Minister Bussemaker: Vanzelfsprekend houd ik graag de vinger aan de pols, maar op een gegeven moment moeten we ook een keer een besluit nemen. Ik constateer dat daar zeer uitgebreid overleg over is geweest en dat de Museumvereniging namens de musea in Nederland in zijn algemeenheid en al die andere musea heeft aangegeven dat zij dit werkbaar vindt. Ik heb de indruk dat wij goed geborgd hebben dat musea hierdoor geen ernstige problemen zullen ondervinden.

Hoe zit het nu? Gemiddeld heeft 66% van de totale subsidie betrekking op de huisvesting en de collectie. Over het resterende deel, voor publieksactiviteiten en overige activiteiten, ontvangen de musea ten minste 90% van de subsidie 2013-2016. Ook de Museumvereniging zelf concludeert in haar brief dat het risico dat musea benadeeld worden minimaal is.
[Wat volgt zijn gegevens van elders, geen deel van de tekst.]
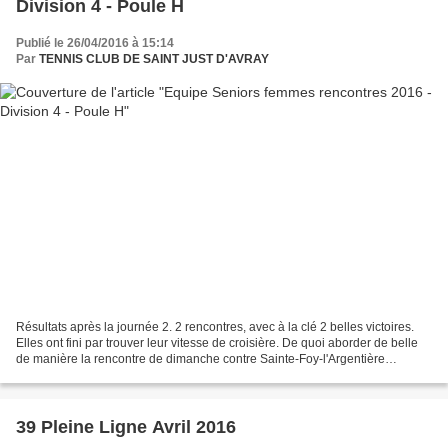
Division 4 - Poule H
Publié le 26/04/2016 à 15:14
Par
TENNIS CLUB DE SAINT JUST D'AVRAY
Résultats après la journée 2. 2 rencontres, avec à la clé 2 belles victoires.
Elles ont fini par trouver leur vitesse de croisière. De quoi aborder de belle
de manière la rencontre de dimanche contre Sainte-Foy-l'Argentière
Classement de la poule. Liste...
39 Pleine Ligne Avril 2016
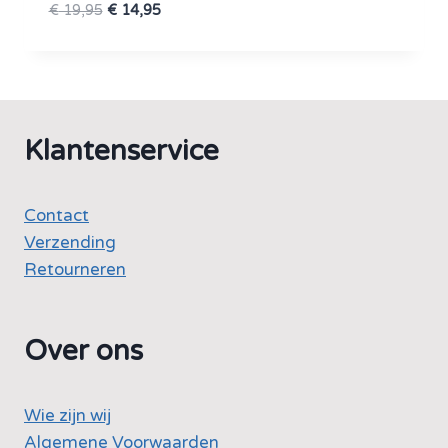
Oorspronkelijke
Huidige
€
19,95
€
14,95
prijs
prijs
was:
is:
€ 19,95.
€ 14,95.
Klantenservice
Contact
Verzending
Retourneren
Over ons
Wie zijn wij
Algemene Voorwaarden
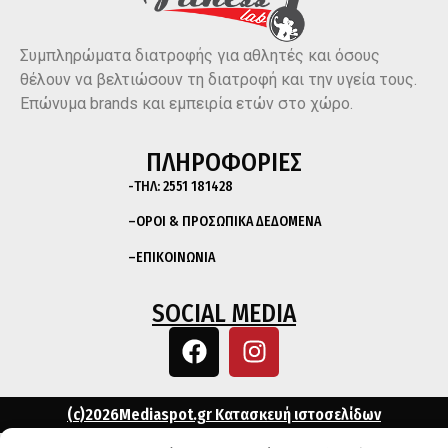
Συμπληρώματα διατροφής για αθλητές και όσους
θέλουν να βελτιώσουν τη διατροφή και την υγεία τους.
Επώνυμα brands και εμπειρία ετών στο χώρο.
ΠΛΗΡΟΦΟΡΙΕΣ
-ΤΗΛ:
2551 181428
–
ΟΡΟΙ & ΠΡΟΣΩΠΙΚΑ ΔΕΔΟΜΕΝΑ
–
ΕΠΙΚΟΙΝΩΝΙΑ
SOCIAL MEDIA
(c)2026Mediaspot.gr Κατασκευή ιστοσελίδων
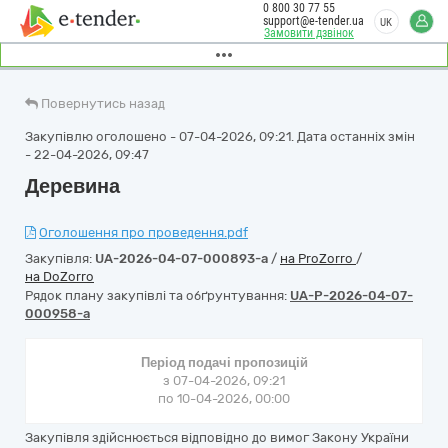
0 800 30 77 55
support@e-tender.ua
UK
Замовити дзвінок
Повернутись назад
Закупівлю оголошено - 07-04-2026, 09:21. Дата останніх змін
- 22-04-2026, 09:47
Деревина
Оголошення про проведення.pdf
Закупівля:
UA-2026-04-07-000893-a
/
на ProZorro
/
на DoZorro
Рядок плану закупівлі та обґрунтування:
UA-P-2026-04-07-
000958-a
Період подачі пропозицій
з 07-04-2026, 09:21
по 10-04-2026, 00:00
Закупівля здійснюється відповідно до вимог Закону України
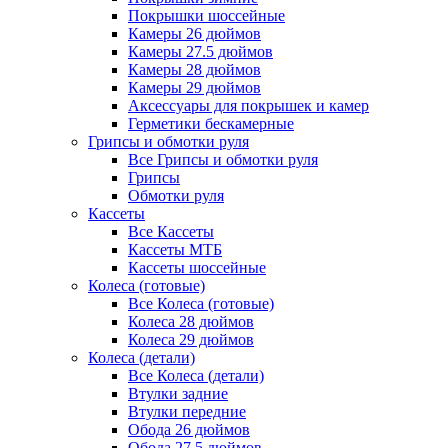
Покрышки шоссейные
Камеры 26 дюймов
Камеры 27.5 дюймов
Камеры 28 дюймов
Камеры 29 дюймов
Аксессуары для покрышек и камер
Герметики бескамерные
Грипсы и обмотки руля
Все Грипсы и обмотки руля
Грипсы
Обмотки руля
Кассеты
Все Кассеты
Кассеты МТБ
Кассеты шоссейные
Колеса (готовые)
Все Колеса (готовые)
Колеса 28 дюймов
Колеса 29 дюймов
Колеса (детали)
Все Колеса (детали)
Втулки задние
Втулки передние
Обода 26 дюймов
Обода 27.5 дюймов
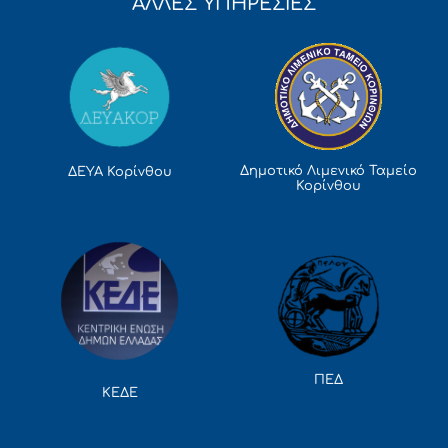
ΑΛΛΕΣ ΥΠΗΡΕΣΙΕΣ
Δημοτικό Λιμενικό Ταμείο
ΔΕΥΑ Κορίνθου
Κορίνθου
ΠΕΔ
ΚΕΔΕ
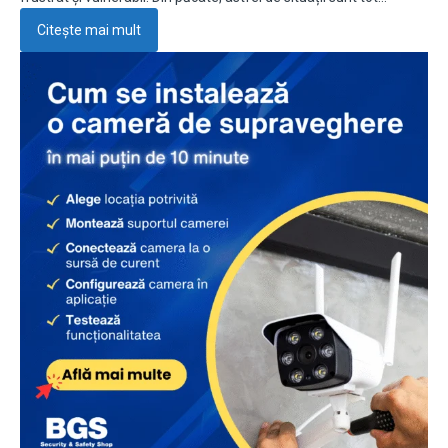
Citește mai mult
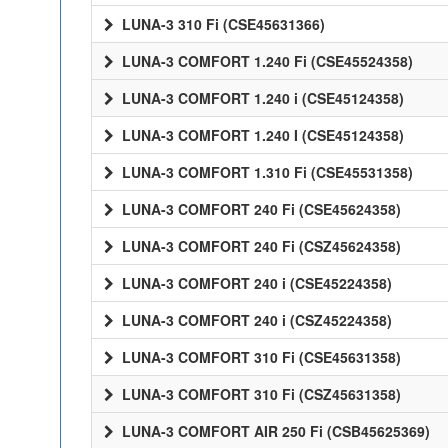
LUNA-3 310 Fi (CSE45631366)
LUNA-3 COMFORT 1.240 Fi (CSE45524358)
LUNA-3 COMFORT 1.240 i (CSE45124358)
LUNA-3 COMFORT 1.240 I (CSE45124358)
LUNA-3 COMFORT 1.310 Fi (CSE45531358)
LUNA-3 COMFORT 240 Fi (CSE45624358)
LUNA-3 COMFORT 240 Fi (CSZ45624358)
LUNA-3 COMFORT 240 i (CSE45224358)
LUNA-3 COMFORT 240 i (CSZ45224358)
LUNA-3 COMFORT 310 Fi (CSE45631358)
LUNA-3 COMFORT 310 Fi (CSZ45631358)
LUNA-3 COMFORT AIR 250 Fi (CSB45625369)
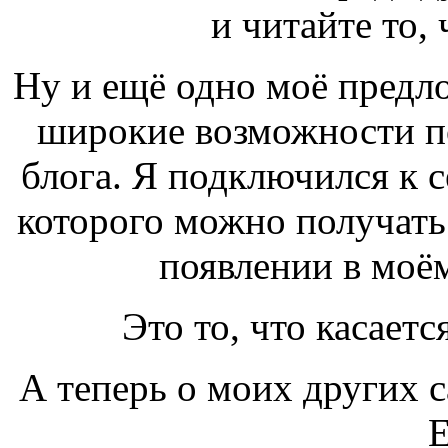
и читайте то, 
Ну и ещё одно моё предл
широкие возможности п
блога. Я подключился к 
которого можно получать 
появлении в моём
Это то, что касаетс
А теперь о моих других 
Е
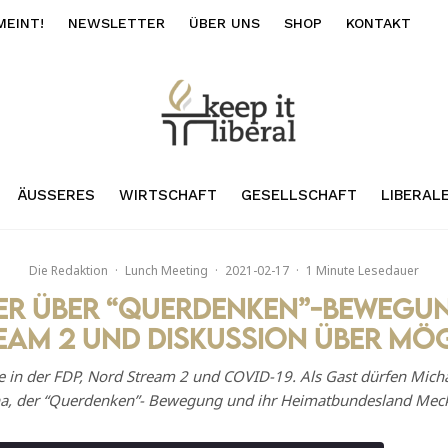
MEINT!
NEWSLETTER
ÜBER UNS
SHOP
KONTAKT
ÄUSSERES
WIRTSCHAFT
GESELLSCHAFT
LIBERAL
Die Redaktion
·
Lunch Meeting
·
2021-02-17
·
1 Minute Lesedauer
ler über “Querdenken”-Bewegu
eam 2 und Diskussion über mög
e in der FDP, Nord Stream 2 und COVID-19. Als Gast dürfen Micha
ona, der “Querdenken”- Bewegung und ihr Heimatbundesland Me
Het maximale percentage waarmee musea theoretisch gezien benadeeld zouden kunnen worden, is 3. Per saldo betekent dit immers dat 97% van de subsidie van 2013 in ieder geval ook in 2017-2020 wordt verleend. Het wordt een wat technisch verhaal, maar daar komt nog bij dat de collectiemiddelen en de overige middelen feitelijk communicerende vaten zijn.
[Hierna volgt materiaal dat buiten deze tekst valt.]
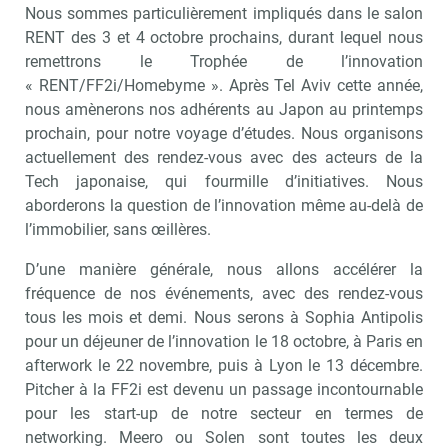
Nous sommes particulièrement impliqués dans le salon
RENT des 3 et 4 octobre prochains, durant lequel nous
remettrons le Trophée de l’innovation
« RENT/FF2i/Homebyme ». Après Tel Aviv cette année,
nous amènerons nos adhérents au Japon au printemps
prochain, pour notre voyage d’études. Nous organisons
actuellement des rendez-vous avec des acteurs de la
Tech japonaise, qui fourmille d’initiatives. Nous
aborderons la question de l’innovation même au-delà de
l’immobilier, sans œillères.
D’une manière générale, nous allons accélérer la
fréquence de nos événements, avec des rendez-vous
tous les mois et demi. Nous serons à Sophia Antipolis
pour un déjeuner de l’innovation le 18 octobre, à Paris en
afterwork le 22 novembre, puis à Lyon le 13 décembre.
Pitcher à la FF2i est devenu un passage incontournable
pour les start-up de notre secteur en termes de
networking. Meero ou Solen sont toutes les deux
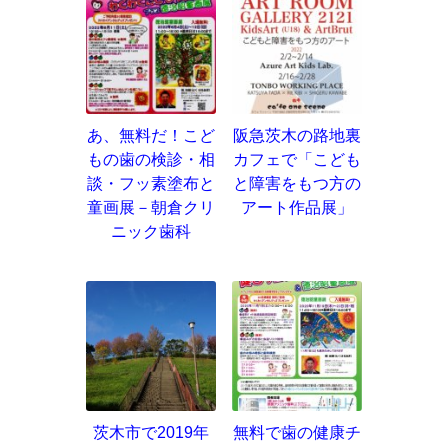
あ、無料だ！こど
阪急茨木の路地裏
もの歯の検診・相
カフェで「こども
談・フッ素塗布と
と障害をもつ方の
童画展－朝倉クリ
アート作品展」
ニック歯科
茨木市で2019年
無料で歯の健康チ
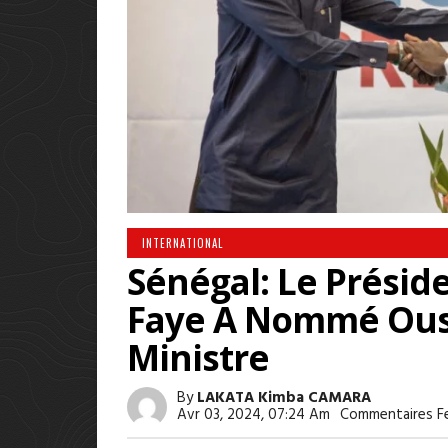
INTERNATIONAL
Sénégal: Le Présid
Faye A Nommé Ous
Ministre
By
LAKATA Kimba CAMARA
Avr 03, 2024, 07:24 Am
Commentaires F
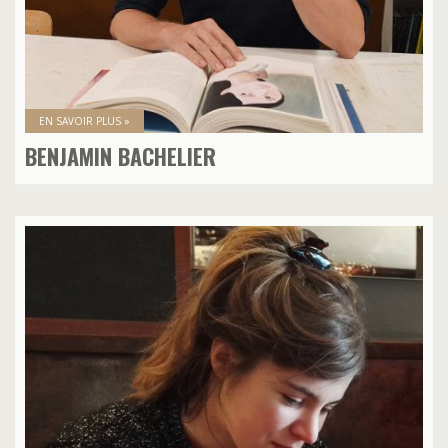
EN SAVOIR PLUS »
BENJAMIN BACHELIER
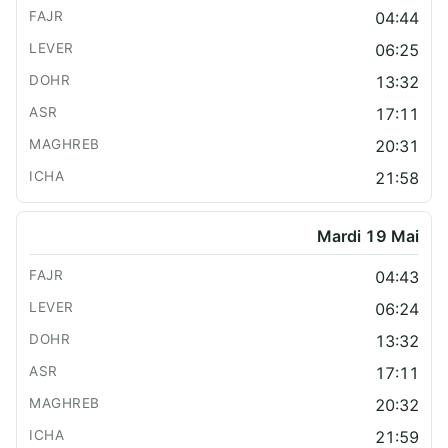
04:44
06:25
13:32
17:11
20:31
21:58
Mardi 19 Mai
04:43
06:24
13:32
17:11
20:32
21:59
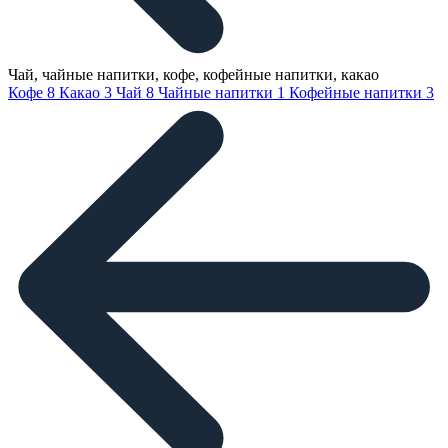
Чай, чайные напитки, кофе, кофейные напитки, какао
Кофе
8
Какао
3
Чай
8
Чайные напитки
1
Кофейные напитки
3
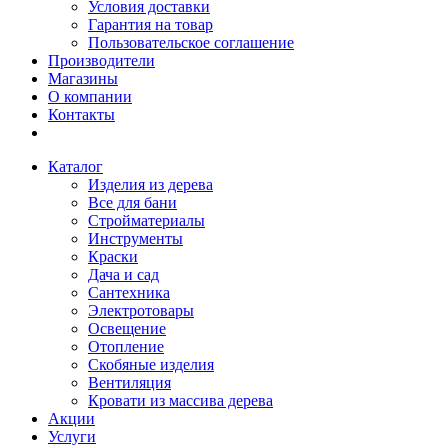
Условия доставки
Гарантия на товар
Пользовательское соглашение
Производители
Магазины
О компании
Контакты
Каталог
Изделия из дерева
Все для бани
Стройматериалы
Инструменты
Краски
Дача и сад
Сантехника
Электротовары
Освещение
Отопление
Скобяные изделия
Вентиляция
Кровати из массива дерева
Акции
Услуги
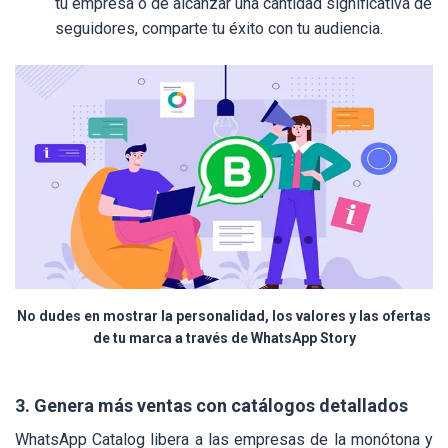
tu empresa o de alcanzar una cantidad significativa de
seguidores, comparte tu éxito con tu audiencia.
No dudes en mostrar la personalidad, los valores y las ofertas
de tu marca a través de WhatsApp Story
3. Genera más ventas con catálogos detallados
WhatsApp Catalog libera a las empresas de la monótona y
Ik snap dat musea zo veel mogelijk vast budget willen hebben, maar wij willen enige dynamiek in het systeem introduceren door bijvoorbeeld ook te bekijken hoe men omgaat met publieksactiviteiten. Nogmaals, ik denk dat dit gezien de huidige situatie verantwoord is en dat het behoud van de collectie daarmee zowel op de korte termijn als op de langere termijn verzekerd is. Het is nog een voornemen. Het ligt nu bij de musea. Zij kunnen hun zienswijze voor 1-1-2016 aan mij bekendmaken. Los van het feit dat ik toch al graag een vinger aan de pols houd, kunnen de musea die daar aanleiding toe zien, hun zienswijze voor het eind van het jaar naar voren brengen. Ik zeg ook toe om samen met de Museumvereniging en de musea te evalueren of de gekozen aanpak voldoende recht doet aan de bekostiging van de collectie. Indien nodig kan de bekostiging per 2021 worden aangepast. Ik zal daarbij ook kijken naar de zaken waar de genoemde musea bang voor zijn.
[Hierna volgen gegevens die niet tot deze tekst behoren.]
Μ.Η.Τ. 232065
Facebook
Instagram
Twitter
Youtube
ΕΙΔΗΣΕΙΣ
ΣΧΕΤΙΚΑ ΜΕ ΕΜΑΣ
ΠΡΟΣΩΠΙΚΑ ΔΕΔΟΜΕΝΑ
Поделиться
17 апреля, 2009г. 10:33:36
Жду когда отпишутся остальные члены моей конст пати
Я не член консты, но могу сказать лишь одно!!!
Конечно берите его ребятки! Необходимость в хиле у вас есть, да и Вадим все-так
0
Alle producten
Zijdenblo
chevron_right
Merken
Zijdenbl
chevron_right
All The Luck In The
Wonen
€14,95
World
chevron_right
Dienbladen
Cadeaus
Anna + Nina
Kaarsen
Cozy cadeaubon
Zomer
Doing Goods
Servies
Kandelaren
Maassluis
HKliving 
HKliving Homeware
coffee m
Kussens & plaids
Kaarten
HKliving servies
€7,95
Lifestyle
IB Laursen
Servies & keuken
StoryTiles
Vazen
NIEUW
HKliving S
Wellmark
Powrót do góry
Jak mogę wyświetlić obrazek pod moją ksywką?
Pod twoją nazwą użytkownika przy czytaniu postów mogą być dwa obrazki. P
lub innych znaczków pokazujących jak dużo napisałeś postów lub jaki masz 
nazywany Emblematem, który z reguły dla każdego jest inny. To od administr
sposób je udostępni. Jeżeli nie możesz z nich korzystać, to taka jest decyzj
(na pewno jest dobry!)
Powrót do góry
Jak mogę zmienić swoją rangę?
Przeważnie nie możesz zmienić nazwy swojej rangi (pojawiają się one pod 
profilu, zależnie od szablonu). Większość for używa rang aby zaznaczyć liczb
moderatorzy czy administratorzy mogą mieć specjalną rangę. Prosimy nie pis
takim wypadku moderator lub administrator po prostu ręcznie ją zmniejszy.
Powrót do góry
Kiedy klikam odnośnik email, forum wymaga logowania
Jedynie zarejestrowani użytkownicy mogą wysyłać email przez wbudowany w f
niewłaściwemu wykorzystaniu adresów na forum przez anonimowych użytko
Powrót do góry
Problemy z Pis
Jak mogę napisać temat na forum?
De heer Atsma (CDA): Ik neem aan dat dit betekent dat er voor 2018-2019 een evaluatiemoment wordt ingepland.

Minister Bussemaker: De eerste periode is 2017-2020. Daarna gaat de volgende periode lopen. Dat is het moment waarop er geëvalueerd wordt, althans waarop wij weer een nieuw besluit zouden kunnen nemen. De ervaringen uit 2017-2020 zullen daarbij worden betrokken.